4 min readNew DelhiJul 1, 2026 09:00 AM IST Frontier AI lab Anthropic, on Tuesday, said that the US Department of Commerce has lifted export restrictions imposed on two of its advanced AI models – Claude Fable 5 and Mythos 5. The move follows the government’s decision three weeks ago to require the Dario Amodei-led company to suspend access to the AI models over national security concerns.
The company took to its official X handle to announce that it will begin restoring access starting Wednesday, July 1, and will be sharing an update soon. “We’ve received notice that the Department of Commerce has lifted export controls on Claude Fable 5 and Mythos 5. We’ll begin restoring access tomorrow and will share an update soon,” the company wrote in X, adding that it is grateful to its users for their patience and to all who worked with it on redeploying the models.

We’ve received notice that the Department of Commerce has lifted export controls on Claude Fable 5 and Mythos 5.
We’ll begin restoring access tomorrow, and will share an update soon.
We’re grateful to our users for their patience, and to everyone who worked with us on…
— Anthropic (@AnthropicAI) June 30, 2026
The US has beefed up its oversight of new AI model releases to detect potential threats amid growing concerns that advanced AI models could be misused by military and intelligence agencies in China, Russia and other countries.

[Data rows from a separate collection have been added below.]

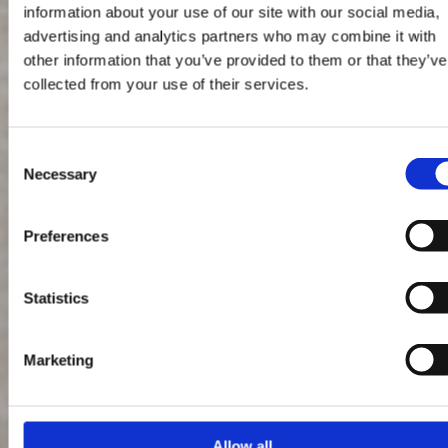
information about your use of our site with our social media,
advertising and analytics partners who may combine it with
other information that you’ve provided to them or that they’ve
collected from your use of their services.
Consent
Necessary
Selection
Preferences
Statistics
Marketing
Allow all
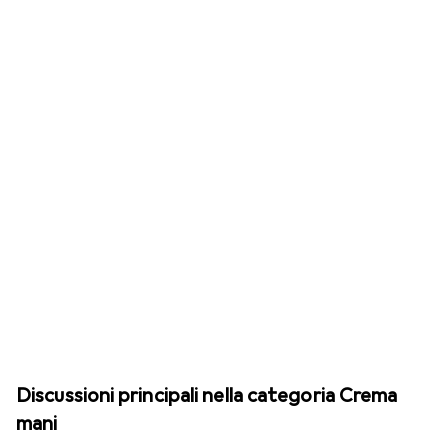
Discussioni principali nella categoria Crema
mani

The export control order was announced on June 12, following which the company had disabled access to Mythos 5 and Fable 5 models. However, on June 26, Reuters reported that the US government would allow Anthropic to redeploy Mythos 5 beginning June 28 to certain trusted US organisations.

According to a letter accessed by Reuters, the US Commerce Secretary Howard Lutnick has said that export controls have been withdrawn and that a licence is no longer required for the export of the Mythos and Fable models. “Anthropic has agreed to proactively detect and address security risks associated with the models; to work diligently with the US government on protocols and standards and releases for ​Mythos, Fable, and ​future models; and ⁠to inform the US government of any malicious activity,” Lutnick said.
This is the first major instance of the US using export control laws directly against AI models, rather than against chips or hardware. It also establishes that governments may regulate powerful AI systems much like strategic technologies. The development also shows a new regulatory model, where companies developing frontier AI may be expected to coordinate with governments before wider releases. It also shows national-security concerns can delay or limit AI models. This also suggests that compliance may become a prerequisite for global rollout.
Regardless of the latest announcement, the government’s intervention into which company gains access to these frontier models continues to draw criticism. OpenAI CEO Sam Altman, while acknowledging that extensive safety testing is needed, recently said that he did not like the idea of the government picking the customers.
Anthropic is not alone; this also impacts other AI companies. OpenAI recently delayed the broader release of GPT-5.6, extending it only to vetted partners after discussions with the US government. This also shows that the US government is taking a much more active role in overseeing the deployment of the most advanced AI models.